For a teenager between the ages of 13 and 17, the idea of having a pregnant mother or stepmother is just about enough to make him curl up and die with embarrassment. Sex feels like his domain (even if he isn't doing it, he sure is thinking about it). Your stepchild doesn't want to know that you are having sex. The idea is repulsive, horrifying, humiliating, and oddly titillating (and that there is some titillation makes it feel even more uncomfortable!).
Unfortunately for your sensitive stepchild, remarriages are often more sexually charged than first marriages, especially at first. And sex is harder to ignore. In his book You and Your Adolescent, Laurence Steinberg says, “When parents stay married, adolescents tend to write off their expressions of physical intimacy as affection. When parents are single and dating, this self-deception is more difficult.” When there's a pregnancy, this difficulty changes to impossibility.
There's more on general reactions to a parent or stepparent's pregnancy and to the new baby in Bringing a New Baby Into a Stepfamily, but here are some specific hints for teens:
- Look for the positive intent. When 14-year-old Ramona screams, “You're just as bad as a cow!” upon hearing of the upcoming little wonder, look beneath the cruel words to hear the fear of displacement and anxiety about sex. (It doesn't make it okay for her to behave like that, but it may make it easier for you to cope with her reaction.)
- Don't automatically limit your stepchild's involvement. Willa's 14-year-old stepson Barry attended childbirth classes with her and her husband Hank, paced with her up and down the hallways during her labor and, though at the last minute he felt too squeamish to watch the delivery, was one of the first people to hold baby Brianna.

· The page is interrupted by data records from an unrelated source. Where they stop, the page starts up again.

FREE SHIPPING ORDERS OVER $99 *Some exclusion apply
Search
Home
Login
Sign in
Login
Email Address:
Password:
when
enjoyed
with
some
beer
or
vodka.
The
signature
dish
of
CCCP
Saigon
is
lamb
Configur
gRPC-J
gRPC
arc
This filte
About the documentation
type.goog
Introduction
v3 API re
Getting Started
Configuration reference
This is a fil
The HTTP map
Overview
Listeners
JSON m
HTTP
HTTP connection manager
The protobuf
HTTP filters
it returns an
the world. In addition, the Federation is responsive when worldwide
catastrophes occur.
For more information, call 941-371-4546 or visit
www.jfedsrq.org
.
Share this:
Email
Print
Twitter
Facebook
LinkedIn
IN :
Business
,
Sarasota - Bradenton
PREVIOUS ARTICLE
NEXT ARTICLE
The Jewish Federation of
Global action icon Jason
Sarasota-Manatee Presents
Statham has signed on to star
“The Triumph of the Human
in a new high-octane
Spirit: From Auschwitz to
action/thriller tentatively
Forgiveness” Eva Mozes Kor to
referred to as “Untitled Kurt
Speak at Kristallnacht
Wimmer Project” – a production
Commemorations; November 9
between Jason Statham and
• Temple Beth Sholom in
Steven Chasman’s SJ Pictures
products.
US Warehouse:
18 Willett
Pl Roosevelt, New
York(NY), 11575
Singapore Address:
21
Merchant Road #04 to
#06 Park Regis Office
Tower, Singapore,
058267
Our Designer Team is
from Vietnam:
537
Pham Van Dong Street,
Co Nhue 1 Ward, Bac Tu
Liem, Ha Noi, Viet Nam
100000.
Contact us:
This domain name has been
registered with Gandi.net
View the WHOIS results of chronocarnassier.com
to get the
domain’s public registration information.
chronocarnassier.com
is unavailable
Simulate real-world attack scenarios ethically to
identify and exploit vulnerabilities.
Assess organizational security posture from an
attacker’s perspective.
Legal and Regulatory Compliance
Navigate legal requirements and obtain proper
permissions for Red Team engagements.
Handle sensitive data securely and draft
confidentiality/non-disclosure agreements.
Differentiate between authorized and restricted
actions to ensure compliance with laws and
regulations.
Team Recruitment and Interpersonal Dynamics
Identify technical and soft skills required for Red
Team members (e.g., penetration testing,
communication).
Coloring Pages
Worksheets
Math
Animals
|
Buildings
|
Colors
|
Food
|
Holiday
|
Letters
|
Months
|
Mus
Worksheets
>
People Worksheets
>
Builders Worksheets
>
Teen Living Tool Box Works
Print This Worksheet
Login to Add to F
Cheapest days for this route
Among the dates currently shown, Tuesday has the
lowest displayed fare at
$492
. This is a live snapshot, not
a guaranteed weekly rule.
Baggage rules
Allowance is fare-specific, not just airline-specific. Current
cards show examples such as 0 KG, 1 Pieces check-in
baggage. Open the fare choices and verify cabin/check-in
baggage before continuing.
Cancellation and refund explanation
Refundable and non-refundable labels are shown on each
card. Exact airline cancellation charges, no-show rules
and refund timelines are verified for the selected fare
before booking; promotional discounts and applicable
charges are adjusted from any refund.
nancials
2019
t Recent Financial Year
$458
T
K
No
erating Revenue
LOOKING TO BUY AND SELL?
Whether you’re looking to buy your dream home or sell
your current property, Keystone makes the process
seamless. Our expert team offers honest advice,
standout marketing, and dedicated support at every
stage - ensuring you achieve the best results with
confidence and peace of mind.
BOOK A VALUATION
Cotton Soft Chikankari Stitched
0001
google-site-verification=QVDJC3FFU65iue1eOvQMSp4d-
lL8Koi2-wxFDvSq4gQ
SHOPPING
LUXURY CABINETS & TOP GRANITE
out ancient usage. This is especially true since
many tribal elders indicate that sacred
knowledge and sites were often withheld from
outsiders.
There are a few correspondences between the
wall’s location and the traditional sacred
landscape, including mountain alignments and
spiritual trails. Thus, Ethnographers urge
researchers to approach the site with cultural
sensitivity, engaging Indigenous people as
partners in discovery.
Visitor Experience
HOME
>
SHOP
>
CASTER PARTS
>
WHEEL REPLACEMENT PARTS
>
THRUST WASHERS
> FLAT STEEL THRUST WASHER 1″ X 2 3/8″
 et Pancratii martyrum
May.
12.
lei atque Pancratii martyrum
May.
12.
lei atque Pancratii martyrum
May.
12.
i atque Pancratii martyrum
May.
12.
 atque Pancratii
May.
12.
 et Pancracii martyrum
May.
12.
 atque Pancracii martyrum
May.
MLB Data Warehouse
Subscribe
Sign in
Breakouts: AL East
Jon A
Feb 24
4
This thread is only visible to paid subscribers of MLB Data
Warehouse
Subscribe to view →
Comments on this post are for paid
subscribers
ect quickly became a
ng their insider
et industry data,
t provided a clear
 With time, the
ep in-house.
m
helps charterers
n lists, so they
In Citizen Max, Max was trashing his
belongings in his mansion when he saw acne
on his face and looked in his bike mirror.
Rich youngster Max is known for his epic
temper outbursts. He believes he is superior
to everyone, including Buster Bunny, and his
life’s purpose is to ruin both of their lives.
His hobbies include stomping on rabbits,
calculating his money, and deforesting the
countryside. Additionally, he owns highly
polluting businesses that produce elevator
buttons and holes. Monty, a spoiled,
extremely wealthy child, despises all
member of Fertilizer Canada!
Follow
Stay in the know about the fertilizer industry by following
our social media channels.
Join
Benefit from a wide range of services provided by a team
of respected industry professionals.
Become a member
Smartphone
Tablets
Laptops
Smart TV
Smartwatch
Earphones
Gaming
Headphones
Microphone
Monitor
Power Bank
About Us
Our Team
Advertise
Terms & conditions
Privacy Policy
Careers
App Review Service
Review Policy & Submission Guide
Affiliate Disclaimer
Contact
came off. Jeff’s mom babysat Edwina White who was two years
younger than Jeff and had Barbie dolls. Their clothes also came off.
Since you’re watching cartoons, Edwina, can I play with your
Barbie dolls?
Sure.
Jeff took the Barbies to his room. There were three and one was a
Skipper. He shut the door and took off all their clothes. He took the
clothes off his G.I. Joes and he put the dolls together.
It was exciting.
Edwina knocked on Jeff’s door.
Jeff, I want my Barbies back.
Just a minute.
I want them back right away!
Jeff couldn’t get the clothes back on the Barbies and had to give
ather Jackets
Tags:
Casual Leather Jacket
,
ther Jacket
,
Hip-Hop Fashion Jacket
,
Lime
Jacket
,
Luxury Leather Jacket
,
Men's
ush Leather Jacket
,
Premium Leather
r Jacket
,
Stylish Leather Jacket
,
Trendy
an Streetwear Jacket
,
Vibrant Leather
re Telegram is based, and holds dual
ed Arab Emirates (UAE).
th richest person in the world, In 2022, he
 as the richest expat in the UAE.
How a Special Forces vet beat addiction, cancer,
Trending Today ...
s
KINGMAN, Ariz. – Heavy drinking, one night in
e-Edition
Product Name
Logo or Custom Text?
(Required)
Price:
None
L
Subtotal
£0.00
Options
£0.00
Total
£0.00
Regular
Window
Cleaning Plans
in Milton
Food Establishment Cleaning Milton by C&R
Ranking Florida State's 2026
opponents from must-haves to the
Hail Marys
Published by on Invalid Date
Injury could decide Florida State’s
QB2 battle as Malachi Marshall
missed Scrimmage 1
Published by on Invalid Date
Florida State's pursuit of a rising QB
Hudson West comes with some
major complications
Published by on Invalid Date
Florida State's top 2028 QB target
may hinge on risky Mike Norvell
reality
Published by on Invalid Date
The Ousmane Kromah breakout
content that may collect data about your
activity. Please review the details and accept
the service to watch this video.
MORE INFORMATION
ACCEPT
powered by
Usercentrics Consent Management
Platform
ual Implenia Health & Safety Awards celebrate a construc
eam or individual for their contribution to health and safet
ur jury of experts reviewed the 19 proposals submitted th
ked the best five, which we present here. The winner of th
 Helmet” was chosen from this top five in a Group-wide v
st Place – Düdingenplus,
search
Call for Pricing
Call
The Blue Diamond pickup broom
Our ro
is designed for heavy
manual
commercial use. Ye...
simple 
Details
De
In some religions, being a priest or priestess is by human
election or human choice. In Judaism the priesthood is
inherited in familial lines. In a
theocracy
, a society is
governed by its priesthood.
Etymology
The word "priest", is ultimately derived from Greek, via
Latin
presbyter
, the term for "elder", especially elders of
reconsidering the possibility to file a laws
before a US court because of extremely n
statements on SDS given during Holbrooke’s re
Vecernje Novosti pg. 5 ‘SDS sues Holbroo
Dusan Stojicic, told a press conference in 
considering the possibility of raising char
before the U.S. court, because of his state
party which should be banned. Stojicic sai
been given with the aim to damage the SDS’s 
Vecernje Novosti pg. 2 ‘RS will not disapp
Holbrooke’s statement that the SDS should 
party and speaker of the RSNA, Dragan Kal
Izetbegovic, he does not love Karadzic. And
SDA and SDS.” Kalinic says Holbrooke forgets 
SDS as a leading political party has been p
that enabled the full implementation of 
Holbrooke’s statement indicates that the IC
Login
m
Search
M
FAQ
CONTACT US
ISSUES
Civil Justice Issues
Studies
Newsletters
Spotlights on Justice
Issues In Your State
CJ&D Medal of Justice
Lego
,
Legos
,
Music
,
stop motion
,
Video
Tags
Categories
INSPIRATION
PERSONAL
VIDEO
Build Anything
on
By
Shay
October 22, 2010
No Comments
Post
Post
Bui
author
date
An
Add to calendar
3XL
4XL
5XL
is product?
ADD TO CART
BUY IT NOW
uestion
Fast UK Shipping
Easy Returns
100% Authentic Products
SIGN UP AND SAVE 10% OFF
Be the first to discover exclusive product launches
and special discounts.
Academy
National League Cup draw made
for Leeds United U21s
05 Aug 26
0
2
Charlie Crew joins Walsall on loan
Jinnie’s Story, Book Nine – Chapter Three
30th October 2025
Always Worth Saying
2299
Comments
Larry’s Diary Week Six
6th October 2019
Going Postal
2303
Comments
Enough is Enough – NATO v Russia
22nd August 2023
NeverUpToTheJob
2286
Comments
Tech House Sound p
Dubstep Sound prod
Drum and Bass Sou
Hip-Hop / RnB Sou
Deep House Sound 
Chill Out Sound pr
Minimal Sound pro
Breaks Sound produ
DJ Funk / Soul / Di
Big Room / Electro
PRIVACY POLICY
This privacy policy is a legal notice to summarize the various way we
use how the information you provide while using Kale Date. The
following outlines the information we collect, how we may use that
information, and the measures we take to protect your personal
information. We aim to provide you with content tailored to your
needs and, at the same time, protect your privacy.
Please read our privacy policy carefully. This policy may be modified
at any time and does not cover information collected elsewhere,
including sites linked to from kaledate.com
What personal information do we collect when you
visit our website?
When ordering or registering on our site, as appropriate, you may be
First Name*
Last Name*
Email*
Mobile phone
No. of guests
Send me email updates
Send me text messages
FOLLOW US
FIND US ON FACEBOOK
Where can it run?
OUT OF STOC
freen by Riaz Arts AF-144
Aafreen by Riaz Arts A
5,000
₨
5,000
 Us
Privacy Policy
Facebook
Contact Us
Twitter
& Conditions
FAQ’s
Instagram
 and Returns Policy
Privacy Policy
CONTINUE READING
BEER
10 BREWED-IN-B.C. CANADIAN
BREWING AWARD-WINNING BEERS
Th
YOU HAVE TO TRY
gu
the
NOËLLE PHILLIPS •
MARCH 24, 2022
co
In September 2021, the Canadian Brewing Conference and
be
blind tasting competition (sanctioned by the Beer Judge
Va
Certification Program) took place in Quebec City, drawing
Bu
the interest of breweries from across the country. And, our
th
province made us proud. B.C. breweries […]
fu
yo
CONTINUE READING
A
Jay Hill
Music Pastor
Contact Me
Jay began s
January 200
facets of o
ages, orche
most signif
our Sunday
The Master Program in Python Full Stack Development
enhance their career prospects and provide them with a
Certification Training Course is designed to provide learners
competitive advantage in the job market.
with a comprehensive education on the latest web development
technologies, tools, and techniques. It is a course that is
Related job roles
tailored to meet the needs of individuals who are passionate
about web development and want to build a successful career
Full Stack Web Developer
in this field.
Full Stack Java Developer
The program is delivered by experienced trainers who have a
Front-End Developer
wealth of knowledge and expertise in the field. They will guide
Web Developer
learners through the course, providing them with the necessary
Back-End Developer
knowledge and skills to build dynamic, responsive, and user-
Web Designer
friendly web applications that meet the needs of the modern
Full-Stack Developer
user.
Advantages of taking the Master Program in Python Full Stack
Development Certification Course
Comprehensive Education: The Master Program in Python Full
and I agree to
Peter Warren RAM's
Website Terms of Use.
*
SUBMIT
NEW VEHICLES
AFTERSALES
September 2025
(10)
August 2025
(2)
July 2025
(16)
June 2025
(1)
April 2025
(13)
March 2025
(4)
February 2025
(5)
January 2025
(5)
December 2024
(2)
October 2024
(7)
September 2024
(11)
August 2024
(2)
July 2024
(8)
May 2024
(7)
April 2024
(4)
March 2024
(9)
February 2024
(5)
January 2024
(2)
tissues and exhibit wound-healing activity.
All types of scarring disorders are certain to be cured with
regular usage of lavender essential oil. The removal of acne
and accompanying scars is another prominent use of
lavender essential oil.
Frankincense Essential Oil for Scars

- Encourage them to be involved in their baby brother or sister's life, but don't assume that they'll automatically baby-sit.
- A new baby in a parent's life when a teen is already struggling with separation issues may make her feel even more displaced. Think about holding a special ceremony to mark a stepchild's entry (or re-entry) into the world of being a sibling. A teenager may laugh when you bring it up, but it will matter to her. She'll feel cared for and thought of.
Stepteen Advantages
There can be some wonderful advantages to being the stepparent of a teenager. Teens desperately need adult allies who aren't their bioparents. If you play your cards right, you can be the confidante, the “other” grown-up, the understanding one when the bioparents don't have a clue. The same teenager who is so beastly to parents that they want to turn her in for a new model often shows her very real charm, enthusiasm, compassion, and fresh view of life to other adults. And that may very well be you.